[Data excerpts]
▼

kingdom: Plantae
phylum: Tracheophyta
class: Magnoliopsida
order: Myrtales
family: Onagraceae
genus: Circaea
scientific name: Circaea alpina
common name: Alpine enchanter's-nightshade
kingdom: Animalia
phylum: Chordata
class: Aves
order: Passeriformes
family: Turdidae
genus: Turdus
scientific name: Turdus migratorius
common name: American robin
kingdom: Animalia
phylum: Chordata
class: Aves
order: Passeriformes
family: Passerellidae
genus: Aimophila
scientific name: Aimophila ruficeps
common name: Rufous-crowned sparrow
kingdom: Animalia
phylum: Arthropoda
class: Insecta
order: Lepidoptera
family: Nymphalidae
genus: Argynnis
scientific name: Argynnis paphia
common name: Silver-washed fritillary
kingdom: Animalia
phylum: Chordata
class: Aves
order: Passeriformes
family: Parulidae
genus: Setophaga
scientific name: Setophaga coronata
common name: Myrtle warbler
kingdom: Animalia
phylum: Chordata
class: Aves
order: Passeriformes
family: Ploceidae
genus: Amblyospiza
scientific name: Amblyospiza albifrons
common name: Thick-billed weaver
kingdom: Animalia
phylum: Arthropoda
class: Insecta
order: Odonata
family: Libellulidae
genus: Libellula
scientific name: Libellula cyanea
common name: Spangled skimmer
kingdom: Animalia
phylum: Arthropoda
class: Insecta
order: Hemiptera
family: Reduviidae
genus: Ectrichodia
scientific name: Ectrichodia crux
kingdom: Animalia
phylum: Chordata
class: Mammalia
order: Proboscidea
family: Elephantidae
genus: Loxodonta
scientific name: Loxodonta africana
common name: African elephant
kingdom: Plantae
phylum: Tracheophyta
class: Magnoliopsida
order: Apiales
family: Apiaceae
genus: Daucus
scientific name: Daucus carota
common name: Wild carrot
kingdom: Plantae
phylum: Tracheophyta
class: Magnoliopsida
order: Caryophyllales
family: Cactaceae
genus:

▲

**INSTRUCTIONS TO FOLLOW:**
Please reproduce every line of the records, character for character, from the very first line through the line containing "common name: African elephant", inclusive.

**COMPLETED EXERCISE:**
kingdom: Plantae
phylum: Tracheophyta
class: Magnoliopsida
order: Myrtales
family: Onagraceae
genus: Circaea
scientific name: Circaea alpina
common name: Alpine enchanter's-nightshade
kingdom: Animalia
phylum: Chordata
class: Aves
order: Passeriformes
family: Turdidae
genus: Turdus
scientific name: Turdus migratorius
common name: American robin
kingdom: Animalia
phylum: Chordata
class: Aves
order: Passeriformes
family: Passerellidae
genus: Aimophila
scientific name: Aimophila ruficeps
common name: Rufous-crowned sparrow
kingdom: Animalia
phylum: Arthropoda
class: Insecta
order: Lepidoptera
family: Nymphalidae
genus: Argynnis
scientific name: Argynnis paphia
common name: Silver-washed fritillary
kingdom: Animalia
phylum: Chordata
class: Aves
order: Passeriformes
family: Parulidae
genus: Setophaga
scientific name: Setophaga coronata
common name: Myrtle warbler
kingdom: Animalia
phylum: Chordata
class: Aves
order: Passeriformes
family: Ploceidae
genus: Amblyospiza
scientific name: Amblyospiza albifrons
common name: Thick-billed weaver
kingdom: Animalia
phylum: Arthropoda
class: Insecta
order: Odonata
family: Libellulidae
genus: Libellula
scientific name: Libellula cyanea
common name: Spangled skimmer
kingdom: Animalia
phylum: Arthropoda
class: Insecta
order: Hemiptera
family: Reduviidae
genus: Ectrichodia
scientific name: Ectrichodia crux
kingdom: Animalia
phylum: Chordata
class: Mammalia
order: Proboscidea
family: Elephantidae
genus: Loxodonta
scientific name: Loxodonta africana
common name: African elephant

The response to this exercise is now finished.